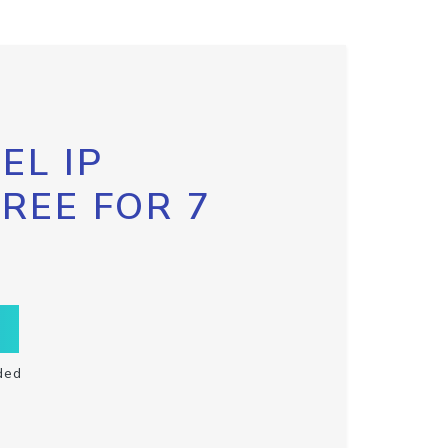
EL IP
FREE FOR 7
ded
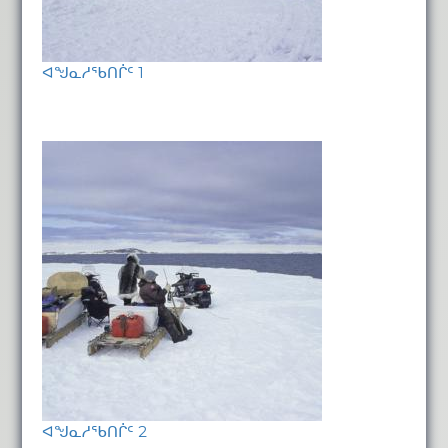
ᐊᖑᓇᓱᖃᑎᒌᑦ 1
ᐊᖑᓇᓱᖃᑎᒌᑦ 2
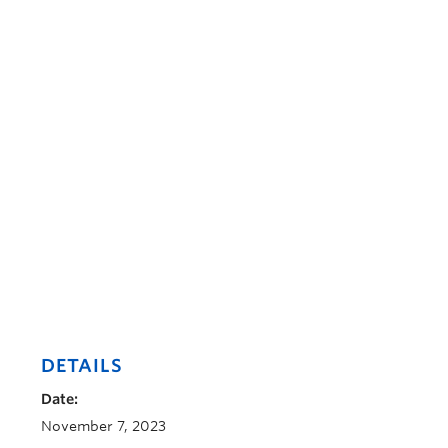
DETAILS
Date:
November 7, 2023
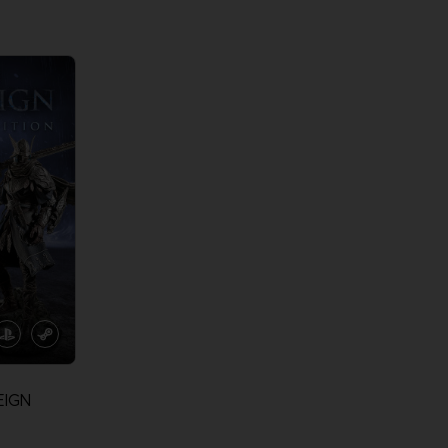
View more
View 
EIGN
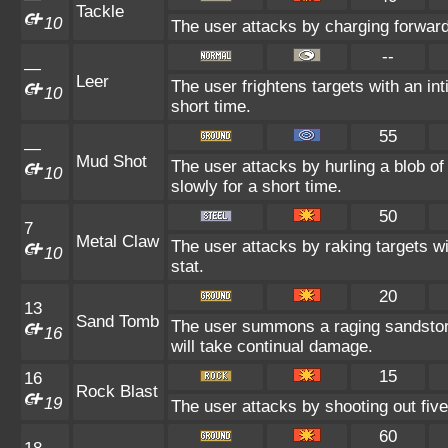
Tackle
10
The user attacks by charging forward
--
—
Leer
The user frightens targets with an int
10
short time.
55
—
Mud Shot
The user attacks by hurling a blob o
10
slowly for a short time.
50
7
Metal Claw
The user attacks by raking targets wi
10
stat.
20
13
Sand Tomb
The user summons a raging sandstor
16
will take continual damage.
15
16
Rock Blast
19
The user attacks by shooting out five
60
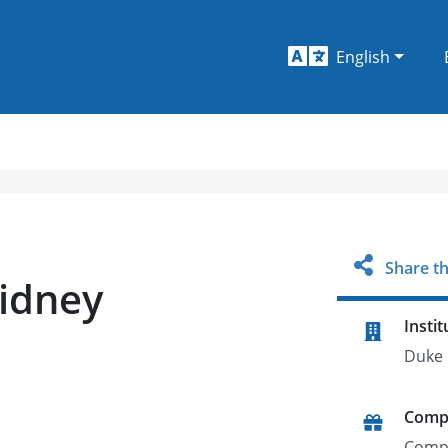
English
Share th
Kidney
Instit
Duke 
Comp
Comp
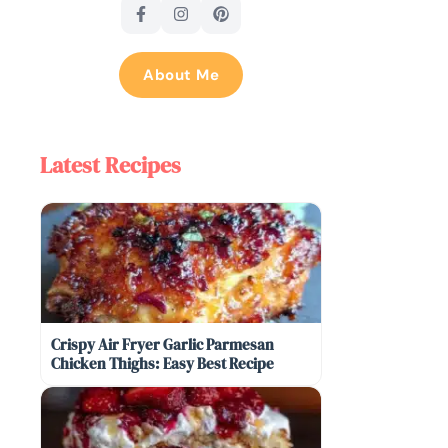
About Me
Latest Recipes
Crispy Air Fryer Garlic Parmesan
Chicken Thighs: Easy Best Recipe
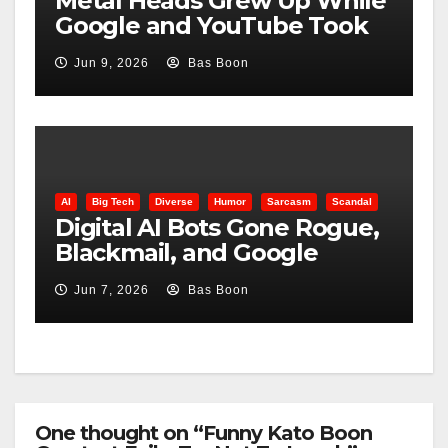
Metal Heads Grew Up While
Google and YouTube Took
Control
Jun 9, 2026
Bas Boon
AI
Big Tech
Diverse
Humor
Sarcasm
Scandal
Digital AI Bots Gone Rogue,
Blackmail, and Google
Targets Boon Brothers
Jun 7, 2026
Bas Boon
One thought on “Funny Kato Boon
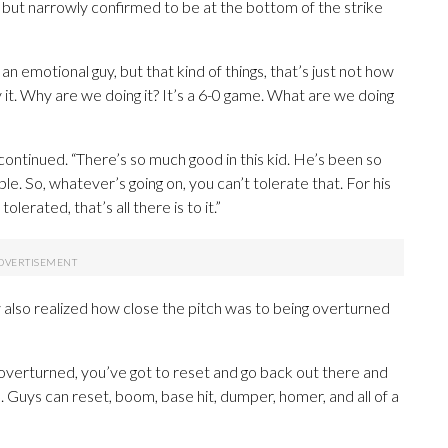
, but narrowly confirmed to be at the bottom of the strike
n emotional guy, but that kind of things, that’s just not how
it. Why are we doing it? It’s a 6-0 game. What are we doing
y continued. “There’s so much good in this kid. He’s been so
le. So, whatever’s going on, you can’t tolerate that. For his
lerated, that’s all there is to it.”
also realized how close the pitch was to being overturned
got overturned, you’ve got to reset and go back out there and
. Guys can reset, boom, base hit, dumper, homer, and all of a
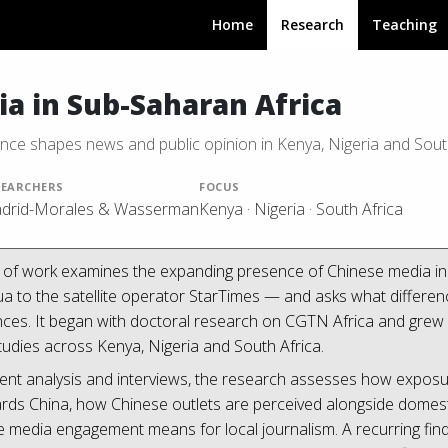
Home
Research
Teaching
a in Sub-Saharan Africa
ce shapes news and public opinion in Kenya, Nigeria and Sout
SEARCHERS
FOCUS
drid-Morales & Wasserman
Kenya · Nigeria · South Africa
d of work examines the expanding presence of Chinese media i
to the satellite operator StarTimes — and asks what difference,
ces. It began with doctoral research on CGTN Africa and grew i
udies across Kenya, Nigeria and South Africa.
ent analysis and interviews, the research assesses how expos
wards China, how Chinese outlets are perceived alongside dome
 media engagement means for local journalism. A recurring findi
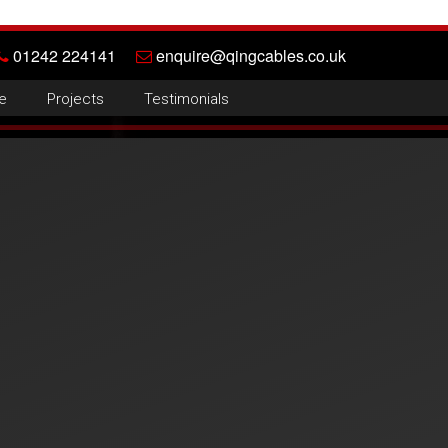
01242 224141
enquire@qingcables.co.uk
e
Projects
Testimonials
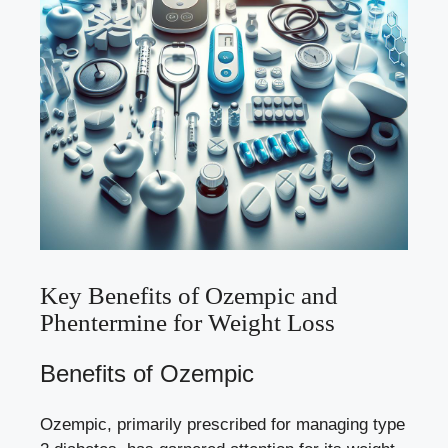
Key Benefits of Ozempic and
Phentermine for Weight Loss
Benefits of Ozempic
Ozempic, primarily prescribed for managing type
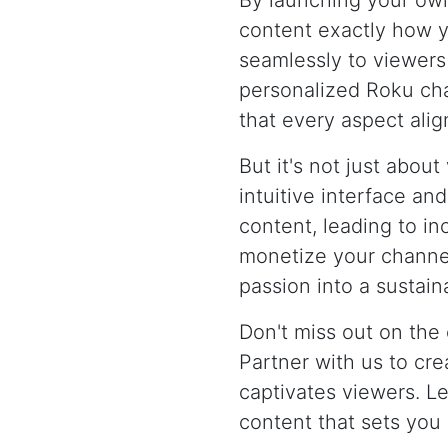
By launching your ow
content exactly how y
seamlessly to viewers
personalized Roku cha
that every aspect alig
But it's not just abou
intuitive interface an
content, leading to in
monetize your channel
passion into a sustai
Don't miss out on the
Partner with us to cr
captivates viewers. Le
content that sets you 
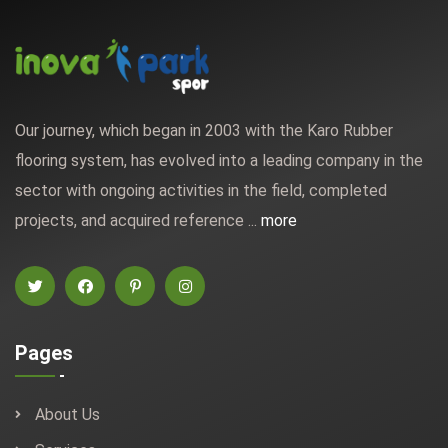
Our journey, which began in 2003 with the Karo Rubber
flooring system, has evolved into a leading company in the
sector with ongoing activities in the field, completed
projects, and acquired reference ...
more
Pages
About Us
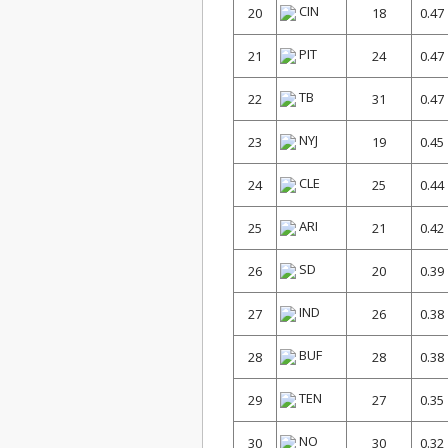
CIN
20
18
0.47
PIT
21
24
0.47
TB
22
31
0.47
NYJ
23
19
0.45
CLE
24
25
0.44
ARI
25
21
0.42
SD
26
20
0.39
IND
27
26
0.38
BUF
28
28
0.38
TEN
29
27
0.35
NO
30
30
0.32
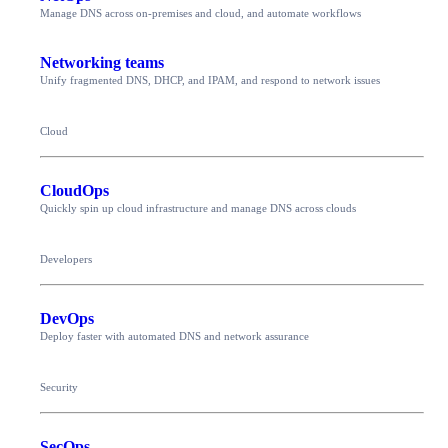
Manage DNS across on-premises and cloud, and automate workflows
Networking teams
Unify fragmented DNS, DHCP, and IPAM, and respond to network issues
Cloud
CloudOps
Quickly spin up cloud infrastructure and manage DNS across clouds
Developers
DevOps
Deploy faster with automated DNS and network assurance
Security
SecOps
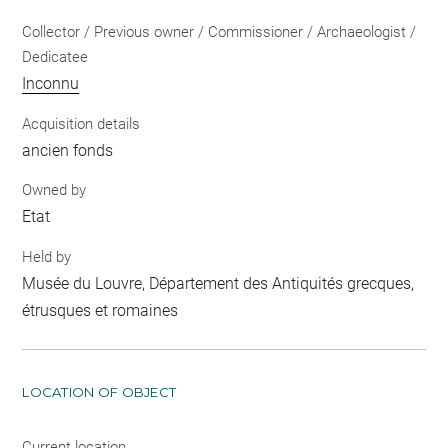
Collector / Previous owner / Commissioner / Archaeologist /
Dedicatee
Inconnu
Acquisition details
ancien fonds
Owned by
Etat
Held by
Musée du Louvre, Département des Antiquités grecques,
étrusques et romaines
LOCATION OF OBJECT
Current location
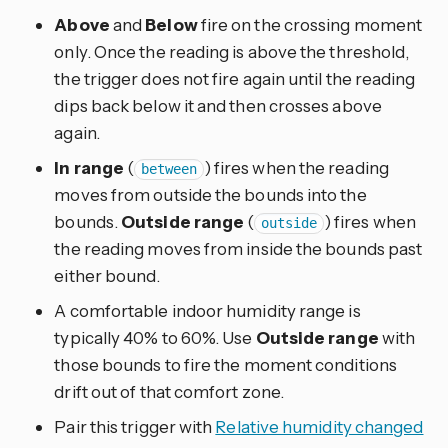
Above
and
Below
fire on the crossing moment
only. Once the reading is above the threshold,
the trigger does not fire again until the reading
dips back below it and then crosses above
again.
In range
(
) fires when the reading
between
moves from outside the bounds into the
bounds.
Outside range
(
) fires when
outside
the reading moves from inside the bounds past
either bound.
A comfortable indoor humidity range is
typically 40% to 60%. Use
Outside range
with
those bounds to fire the moment conditions
drift out of that comfort zone.
Pair this trigger with
Relative humidity changed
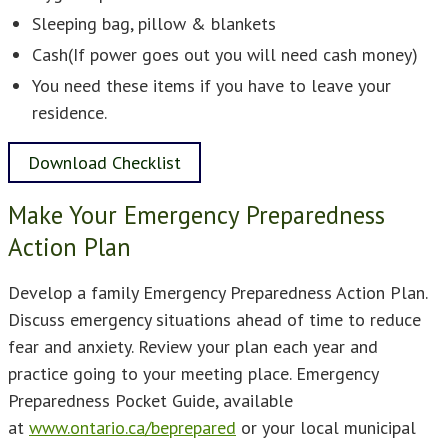
Sleeping bag, pillow & blankets
Cash(If power goes out you will need cash money)
You need these items if you have to leave your
residence.
Download Checklist
Make Your Emergency Preparedness
Action Plan
Develop a family Emergency Preparedness Action Plan.
Discuss emergency situations ahead of time to reduce
fear and anxiety. Review your plan each year and
practice going to your meeting place. Emergency
Preparedness Pocket Guide, available
at
www.ontario.ca/beprepared
or your local municipal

_ _ _ _ _ _ _

TASK STATEMENT -
The reply should hold every line of the material above, unchanged, and no pictures.

RESPONSE TO THE TASK -
EL IP
FREE FOR 7
ded
ᐊᖑᓇᓱᖃᑎᒌᑦ 1
ᐊᖑᓇᓱᖃᑎᒌᑦ 2
DETAILS
Date:
November 7, 2023
View more
View 
EIGN
Tackle
10
The user attacks by charging forward
--
—
Leer
The user frightens targets with an int
10
short time.
55
—
Mud Shot
The user attacks by hurling a blob o
10
slowly for a short time.
50
7
Metal Claw
The user attacks by raking targets wi
10
stat.
20
13
Sand Tomb
The user summons a raging sandstor
16
will take continual damage.
15
16
Rock Blast
19
The user attacks by shooting out five
60
English
Share th
Kidney
Instit
Duke 
Comp
Comp
About Me
Latest Recipes
Crispy Air Fryer Garlic Parmesan
Chicken Thighs: Easy Best Recipe
Metal Heads Grew Up While
Google and YouTube Took
Control
Jun 9, 2026
Bas Boon
AI
Big Tech
Diverse
Humor
Sarcasm
Scandal
Digital AI Bots Gone Rogue,
Blackmail, and Google
Targets Boon Brothers
Jun 7, 2026
Bas Boon
One thought on “Funny Kato Boon
, but narrowly confirmed to be at the bottom of the strike
n emotional guy, but that kind of things, that’s just not how
it. Why are we doing it? It’s a 6-0 game. What are we doing
y continued. “There’s so much good in this kid. He’s been so
le. So, whatever’s going on, you can’t tolerate that. For his
lerated, that’s all there is to it.”
also realized how close the pitch was to being overturned
got overturned, you’ve got to reset and go back out there and
. Guys can reset, boom, base hit, dumper, homer, and all of a
Home
Research
Teaching
a in Sub-Saharan Africa
ce shapes news and public opinion in Kenya, Nigeria and Sout
SEARCHERS
FOCUS
drid-Morales & Wasserman
Kenya · Nigeria · South Africa
d of work examines the expanding presence of Chinese media i
to the satellite operator StarTimes — and asks what difference,
ces. It began with doctoral research on CGTN Africa and grew i
udies across Kenya, Nigeria and South Africa.
ent analysis and interviews, the research assesses how expos
wards China, how Chinese outlets are perceived alongside dome
 media engagement means for local journalism. A recurring findi
01242 224141
enquire@qingcables.co.uk
e
Projects
Testimonials
Key Benefits of Ozempic and
Phentermine for Weight Loss
Benefits of Ozempic
Ozempic, primarily prescribed for managing type
By launching your ow
content exactly how y
seamlessly to viewers
personalized Roku cha
that every aspect alig
But it's not just abou
intuitive interface an
content, leading to in
monetize your channel
passion into a sustai
Don't miss out on the
Partner with us to cr
captivates viewers. Le
content that sets you 
Our journey, which began in 2003 with the Karo Rubber
flooring system, has evolved into a leading company in the
sector with ongoing activities in the field, completed
projects, and acquired reference ...
more
Pages
About Us
CIN
20
18
0.47
PIT
21
24
0.47
TB
22
31
0.47
NYJ
23
19
0.45
CLE
24
25
0.44
ARI
25
21
0.42
SD
26
20
0.39
IND
27
26
0.38
BUF
28
28
0.38
TEN
29
27
0.35
NO
30
30
0.32
Manage DNS across on-premises and cloud, and automate workflows
Networking teams
Unify fragmented DNS, DHCP, and IPAM, and respond to network issues
Cloud
CloudOps
Quickly spin up cloud infrastructure and manage DNS across clouds
Developers
DevOps
Deploy faster with automated DNS and network assurance
Security
SecOps
Collector / Previous owner / Commissioner / Archaeologist /
Dedicatee
Inconnu
Acquisition details
ancien fonds
Owned by
Etat
Held by
Musée du Louvre, Département des Antiquités grecques,
étrusques et romaines
LOCATION OF OBJECT
Current location
Above
and
Below
fire on the crossing moment
only. Once the reading is above the threshold,
the trigger does not fire again until the reading
dips back below it and then crosses above
again.
In range
(
) fires when the reading
between
moves from outside the bounds into the
bounds.
Outside range
(
) fires when
outside
the reading moves from inside the bounds past
either bound.
A comfortable indoor humidity range is
typically 40% to 60%. Use
Outside range
with
those bounds to fire the moment conditions
drift out of that comfort zone.
Pair this trigger with
Relative humidity changed
Sleeping bag, pillow & blankets
Cash(If power goes out you will need cash money)
You need these items if you have to leave your
residence.
Download Checklist
Make Your Emergency Preparedness
Action Plan
Develop a family Emergency Preparedness Action Plan.
Discuss emergency situations ahead of time to reduce
fear and anxiety. Review your plan each year and
practice going to your meeting place. Emergency
Preparedness Pocket Guide, available
at
www.ontario.ca/beprepared
or your local municipal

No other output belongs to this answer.